2. The thermally conductive component according to claim 1, characterized in that, The first bent portion with the positioning protrusion on its inner surface includes a first connecting portion connected to the long edge and a plurality of first movable portions arranged at intervals along the extension direction of the assembly, wherein the inner surface of each first movable portion is provided with at least one positioning protrusion.
3. The thermally conductive component according to claim 1, characterized in that, The top surface of the heat dissipation device has a sloping surface extending to the front side. The extension includes a first extension on the front side of the assembly and a second extension on the rear side of the assembly. The first extension includes a parallel part and an inclined part connected to the short edge. The inclined part is parallel to the sloping surface of the heat dissipation device. The parallel part and the second extension are parallel to the top surface of the heat dissipation device.
4. The thermally conductive component according to claim 3, characterized in that, The second bending portion located at the edge of the first extension is provided in a plurality of spaced-apart configurations. Each second bending portion includes a second connecting portion and a second movable portion that are connected to and parallel to the inclined portion. The inner surface of the second movable portion is provided with at least one positioning protrusion.
5. The thermally conductive component according to claim 3, characterized in that, The second bending portion located at the edge of the second extension includes a second connecting portion connected to the second extension and a plurality of second movable portions arranged at intervals, wherein the inner surface of each second movable portion is provided with at least one positioning protrusion.
6. The thermally conductive component according to claim 1, characterized in that, The material of the assembly is nickel alloy, cold-rolled steel, stainless steel, carbon steel, copper alloy, copper, aluminum alloy, aluminum, or a combination of the above materials.

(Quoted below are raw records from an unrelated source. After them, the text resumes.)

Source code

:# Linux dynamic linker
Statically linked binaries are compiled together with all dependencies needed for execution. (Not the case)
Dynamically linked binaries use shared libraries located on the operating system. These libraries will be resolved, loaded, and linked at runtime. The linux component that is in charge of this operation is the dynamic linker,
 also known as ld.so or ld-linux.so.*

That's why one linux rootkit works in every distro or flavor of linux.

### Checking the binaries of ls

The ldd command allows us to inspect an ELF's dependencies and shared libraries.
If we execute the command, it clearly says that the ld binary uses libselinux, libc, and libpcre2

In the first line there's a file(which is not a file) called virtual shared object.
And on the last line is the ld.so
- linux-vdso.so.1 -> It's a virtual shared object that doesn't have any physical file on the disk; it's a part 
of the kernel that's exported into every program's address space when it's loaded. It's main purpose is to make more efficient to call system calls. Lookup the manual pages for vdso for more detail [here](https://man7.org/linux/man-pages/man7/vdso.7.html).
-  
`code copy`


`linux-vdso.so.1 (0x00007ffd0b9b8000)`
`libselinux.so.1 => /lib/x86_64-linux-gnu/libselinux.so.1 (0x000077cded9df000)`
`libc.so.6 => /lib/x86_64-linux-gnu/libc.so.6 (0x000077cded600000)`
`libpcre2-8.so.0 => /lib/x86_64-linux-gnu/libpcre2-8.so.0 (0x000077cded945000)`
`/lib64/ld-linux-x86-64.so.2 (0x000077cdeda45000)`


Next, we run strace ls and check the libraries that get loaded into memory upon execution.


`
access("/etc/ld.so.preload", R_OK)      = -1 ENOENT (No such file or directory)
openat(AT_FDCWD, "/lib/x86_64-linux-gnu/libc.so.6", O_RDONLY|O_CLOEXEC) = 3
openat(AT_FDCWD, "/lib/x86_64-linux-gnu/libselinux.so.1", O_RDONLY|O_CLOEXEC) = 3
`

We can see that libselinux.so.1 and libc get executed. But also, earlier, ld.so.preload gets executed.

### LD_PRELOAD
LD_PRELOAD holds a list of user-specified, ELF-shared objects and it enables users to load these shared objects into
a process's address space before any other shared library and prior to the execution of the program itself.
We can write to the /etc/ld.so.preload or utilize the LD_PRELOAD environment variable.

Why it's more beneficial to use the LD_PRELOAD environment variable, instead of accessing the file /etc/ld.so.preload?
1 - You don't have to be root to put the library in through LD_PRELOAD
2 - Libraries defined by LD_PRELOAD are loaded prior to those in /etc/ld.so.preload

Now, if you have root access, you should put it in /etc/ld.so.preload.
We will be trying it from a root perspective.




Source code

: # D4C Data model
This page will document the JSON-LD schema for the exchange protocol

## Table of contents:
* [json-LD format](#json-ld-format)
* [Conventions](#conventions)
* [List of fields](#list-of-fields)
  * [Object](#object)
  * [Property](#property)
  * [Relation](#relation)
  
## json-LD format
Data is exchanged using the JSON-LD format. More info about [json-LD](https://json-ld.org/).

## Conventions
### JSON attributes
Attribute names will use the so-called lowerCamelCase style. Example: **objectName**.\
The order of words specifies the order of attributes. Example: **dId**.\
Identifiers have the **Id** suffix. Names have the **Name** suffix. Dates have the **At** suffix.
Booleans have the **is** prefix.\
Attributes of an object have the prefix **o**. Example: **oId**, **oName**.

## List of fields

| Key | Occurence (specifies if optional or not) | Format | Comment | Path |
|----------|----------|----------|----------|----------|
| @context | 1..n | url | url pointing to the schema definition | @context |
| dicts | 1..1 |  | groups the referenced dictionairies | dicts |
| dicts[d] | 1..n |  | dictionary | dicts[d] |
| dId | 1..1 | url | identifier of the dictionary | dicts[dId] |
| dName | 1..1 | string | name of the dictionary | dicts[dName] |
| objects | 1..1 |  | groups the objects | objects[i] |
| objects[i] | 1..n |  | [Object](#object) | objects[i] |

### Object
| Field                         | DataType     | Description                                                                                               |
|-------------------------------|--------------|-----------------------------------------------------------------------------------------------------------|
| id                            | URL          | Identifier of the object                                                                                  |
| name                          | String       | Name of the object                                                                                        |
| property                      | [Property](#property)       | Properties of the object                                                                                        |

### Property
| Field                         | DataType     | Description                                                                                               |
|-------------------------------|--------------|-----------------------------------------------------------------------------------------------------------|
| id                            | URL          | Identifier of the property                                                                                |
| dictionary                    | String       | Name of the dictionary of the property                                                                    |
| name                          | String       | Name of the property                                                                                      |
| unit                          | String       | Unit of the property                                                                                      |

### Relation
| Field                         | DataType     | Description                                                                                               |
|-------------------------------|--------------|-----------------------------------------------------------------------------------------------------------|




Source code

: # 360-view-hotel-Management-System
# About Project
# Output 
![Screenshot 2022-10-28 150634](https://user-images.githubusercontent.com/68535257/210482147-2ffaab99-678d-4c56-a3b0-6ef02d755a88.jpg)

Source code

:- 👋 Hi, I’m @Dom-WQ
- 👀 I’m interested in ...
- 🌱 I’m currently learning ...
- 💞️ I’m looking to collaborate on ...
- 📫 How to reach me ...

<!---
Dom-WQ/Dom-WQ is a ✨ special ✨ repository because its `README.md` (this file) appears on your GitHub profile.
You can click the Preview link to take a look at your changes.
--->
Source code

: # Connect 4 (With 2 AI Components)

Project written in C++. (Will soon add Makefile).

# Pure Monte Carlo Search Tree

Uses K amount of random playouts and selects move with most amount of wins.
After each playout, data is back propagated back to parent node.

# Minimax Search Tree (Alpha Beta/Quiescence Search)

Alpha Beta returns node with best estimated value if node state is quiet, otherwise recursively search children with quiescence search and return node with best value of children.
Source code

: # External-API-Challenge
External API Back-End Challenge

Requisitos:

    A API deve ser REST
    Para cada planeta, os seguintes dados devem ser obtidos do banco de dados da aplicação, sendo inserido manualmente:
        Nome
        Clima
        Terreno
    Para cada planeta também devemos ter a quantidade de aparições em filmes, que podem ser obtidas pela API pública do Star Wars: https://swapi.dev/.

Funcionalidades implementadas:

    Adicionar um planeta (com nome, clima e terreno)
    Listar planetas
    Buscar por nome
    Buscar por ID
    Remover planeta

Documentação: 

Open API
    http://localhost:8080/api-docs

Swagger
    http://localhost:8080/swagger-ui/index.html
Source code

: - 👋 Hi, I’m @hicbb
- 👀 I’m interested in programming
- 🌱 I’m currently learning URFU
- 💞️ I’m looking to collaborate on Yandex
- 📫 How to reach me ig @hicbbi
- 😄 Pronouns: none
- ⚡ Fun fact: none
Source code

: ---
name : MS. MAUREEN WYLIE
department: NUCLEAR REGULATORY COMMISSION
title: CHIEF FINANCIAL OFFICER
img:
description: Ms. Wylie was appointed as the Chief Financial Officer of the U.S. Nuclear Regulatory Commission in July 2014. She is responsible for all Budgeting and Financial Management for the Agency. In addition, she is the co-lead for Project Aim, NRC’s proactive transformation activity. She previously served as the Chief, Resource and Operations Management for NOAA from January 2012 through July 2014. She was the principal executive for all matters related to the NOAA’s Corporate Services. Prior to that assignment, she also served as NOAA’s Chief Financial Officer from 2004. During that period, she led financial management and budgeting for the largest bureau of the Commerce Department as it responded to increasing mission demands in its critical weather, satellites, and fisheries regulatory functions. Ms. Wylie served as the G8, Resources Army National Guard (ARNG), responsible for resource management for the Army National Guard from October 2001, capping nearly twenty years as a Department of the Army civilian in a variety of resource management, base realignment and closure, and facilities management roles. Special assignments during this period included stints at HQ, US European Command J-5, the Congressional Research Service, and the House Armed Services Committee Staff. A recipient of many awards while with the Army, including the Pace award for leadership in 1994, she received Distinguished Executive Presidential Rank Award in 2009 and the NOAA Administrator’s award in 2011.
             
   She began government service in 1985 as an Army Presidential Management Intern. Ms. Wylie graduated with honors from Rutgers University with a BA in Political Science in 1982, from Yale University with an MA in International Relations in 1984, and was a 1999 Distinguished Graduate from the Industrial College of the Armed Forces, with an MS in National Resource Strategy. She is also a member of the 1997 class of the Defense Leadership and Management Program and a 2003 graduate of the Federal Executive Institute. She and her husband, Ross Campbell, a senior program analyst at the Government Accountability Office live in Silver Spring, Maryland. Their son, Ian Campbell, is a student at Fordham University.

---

7. The thermally conductive component according to claim 1, characterized in that, The thermally conductive interface material is a thermally conductive silicone pad, a thermally conductive gel, or a thermally conductive phase change material.
8. The thermally conductive component according to claim 1, characterized in that, The adhesive is an adhesive or a tape with adhesive on both sides; The adhesive member disposed on the inner surface of the first bend is one in the shape of a long strip; or, The adhesive members disposed on the inner surface of the first bend are provided in a plurality of manner and are arranged at intervals along the extension direction of the assembly.
9. The thermally conductive component according to claim 8, characterized in that, The adhesive is epoxy resin, polyurethane, acrylate, silicone, EVA, polyamide, polyester, chloroprene rubber or nitrile rubber.
10. A heat dissipation module for an optical module, characterized in that, include: The thermally conductive component as described in any one of claims 1 to 9, wherein the first surface is in contact with the optical module element; A heat dissipation assembly, wherein the heat dissipation assembly is provided with a heat dissipation device, and the heat conduction component covers the heat dissipation device.